Google lays off staff in hundreds, plans to do more

Charles Ndubuisi
3 Min Read

In an attempt to cut costs, Google fired hundreds of workers across the company on Wednesday. According to Google, the job layoffs ran across the hardware, engineering teams, and Google Assistant workers, including other parts of the company not specified.

According to a spokesperson in a talk with CNBC, Google is moving to “push for efficiency and top product priorities”, hence the reason for the staff cut going in hundreds on Wednesday night.

This marks Google’s latest effort to cut costs as it plans to stop the rapid growth of employees gathered during the 2020 COVID pandemic.

The last time the company took such drastic measures was in January 2023, when they proceeded to lay off 12,000 people. This brought about more reduction in the recruitment and new department later that year.

The Google Direction

In recent times, Google has shifted its focus to the development of its AI products, such as the large language model Gemini and the chatbot Bard as it focuses on being on top of this trend ahead of its competition, such as Microsoft, Apple, and Amazon.

A Google spokesperson in a statement to CNBC, made the following comments. “To best position us for these opportunities, throughout the second half of 2023, a number of our teams must make changes to become more efficient and work better and to align their resources to their biggest product priorities.

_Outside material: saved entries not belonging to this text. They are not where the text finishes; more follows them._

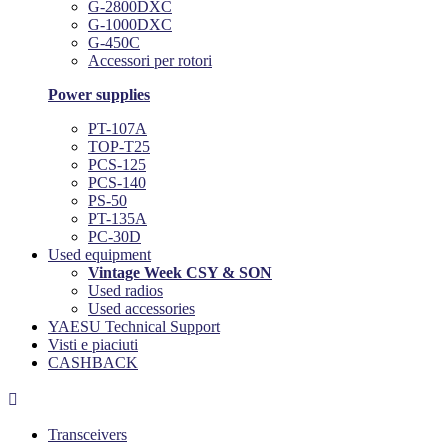
G-2800DXC
G-1000DXC
G-450C
Accessori per rotori
Power supplies
PT-107A
TOP-T25
PCS-125
PCS-140
PS-50
PT-135A
PC-30D
Used equipment
Vintage Week CSY & SON
Used radios
Used accessories
YAESU Technical Support
Visti e piaciuti
CASHBACK

Transceivers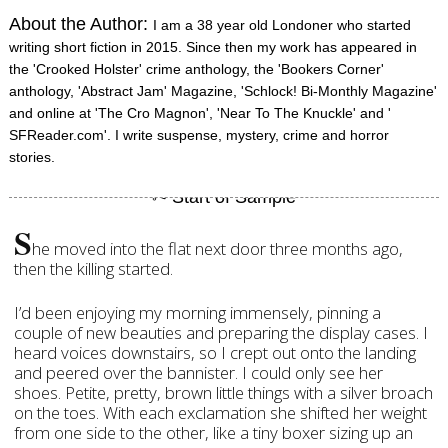
About the Author:
I am a 38 year old Londoner who started
writing short fiction in 2015. Since then my work has appeared in
the 'Crooked Holster' crime anthology, the 'Bookers Corner'
anthology, 'Abstract Jam' Magazine, 'Schlock! Bi-Monthly Magazine'
and online at 'The Cro Magnon', 'Near To The Knuckle' and '
SFReader.com'. I write suspense, mystery, crime and horror
stories.
S
he moved into the flat next door three months ago,
then the killing started.
I’d been enjoying my morning immensely, pinning a
couple of new beauties and preparing the display cases. I
heard voices downstairs, so I crept out onto the landing
and peered over the bannister. I could only see her
shoes. Petite, pretty, brown little things with a silver broach
on the toes. With each exclamation she shifted her weight
from one side to the other, like a tiny boxer sizing up an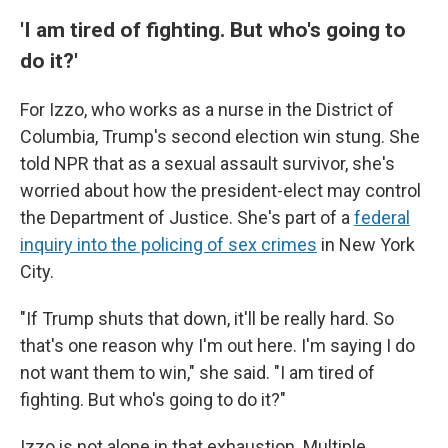
'I am tired of fighting. But who's going to
do it?'
For Izzo, who works as a nurse in the District of
Columbia, Trump's second election win stung. She
told NPR that as a sexual assault survivor, she's
worried about how the president-elect may control
the Department of Justice. She's part of a
federal
inquiry into the policing of sex crimes
in New York
City.
"If Trump shuts that down, it'll be really hard. So
that's one reason why I'm out here. I'm saying I do
not want them to win," she said. "I am tired of
fighting. But who's going to do it?"
Izzo is not alone in that exhaustion. Multiple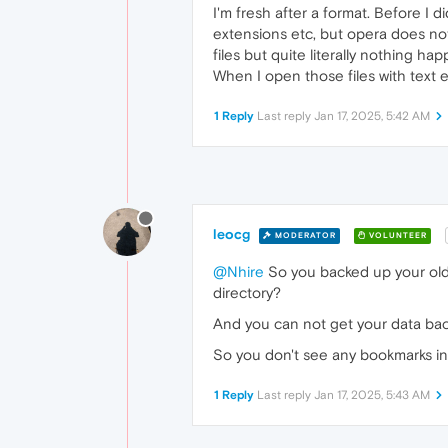
I'm fresh after a format. Before I 
extensions etc, but opera does not
files but quite literally nothing ha
When I open those files with text e
1 Reply
Last reply
Jan 17, 2025, 5:42 AM
leocg
MODERATOR
VOLUNTEER
@Nhire
So you backed up your old p
directory?
And you can not get your data ba
So you don't see any bookmarks i
1 Reply
Last reply
Jan 17, 2025, 5:43 AM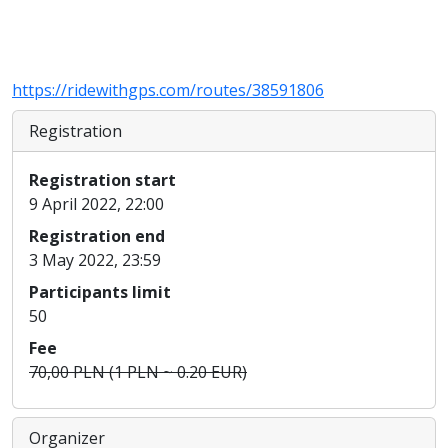
https://ridewithgps.com/routes/38591806
Registration
Registration start
9 April 2022, 22:00
Registration end
3 May 2022, 23:59
Participants limit
50
Fee
70,00 PLN (1 PLN ~ 0.20 EUR)
Organizer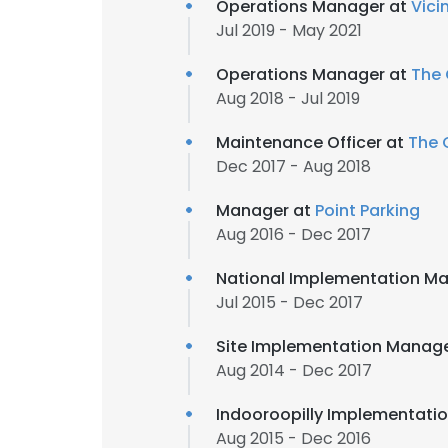
Operations Manager at
Vici
Jul 2019 - May 2021
Operations Manager at
The
Aug 2018 - Jul 2019
Maintenance Officer at
The 
Dec 2017 - Aug 2018
Manager at
Point Parking
Aug 2016 - Dec 2017
National Implementation M
Jul 2015 - Dec 2017
Site Implementation Manag
Aug 2014 - Dec 2017
Indooroopilly Implementati
Aug 2015 - Dec 2016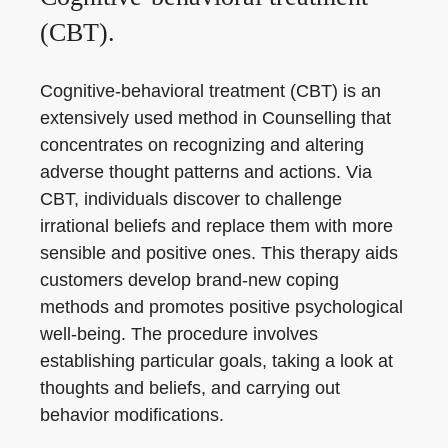
(CBT).
Cognitive-behavioral treatment (CBT) is an
extensively used method in Counselling that
concentrates on recognizing and altering
adverse thought patterns and actions. Via
CBT, individuals discover to challenge
irrational beliefs and replace them with more
sensible and positive ones. This therapy aids
customers develop brand-new coping
methods and promotes positive psychological
well-being. The procedure involves
establishing particular goals, taking a look at
thoughts and beliefs, and carrying out
behavior modifications.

Some teams are continuing to make these kinds of organizational changes, which include some role elimination globally.”

At the end of the Thursday markets, shares of Alphabet, the company that owns Google, closed down less than 1%. The Alphabet Workers Union also expressed their deep disappointment with the company’s recent layoffs.

In a statement issued on X, the Union described the Wednesday act by the company as ‘needless’, stating that the Google team works hard every day to build products for its users and the company cannot continue to fire co-workers while making billions every quarter.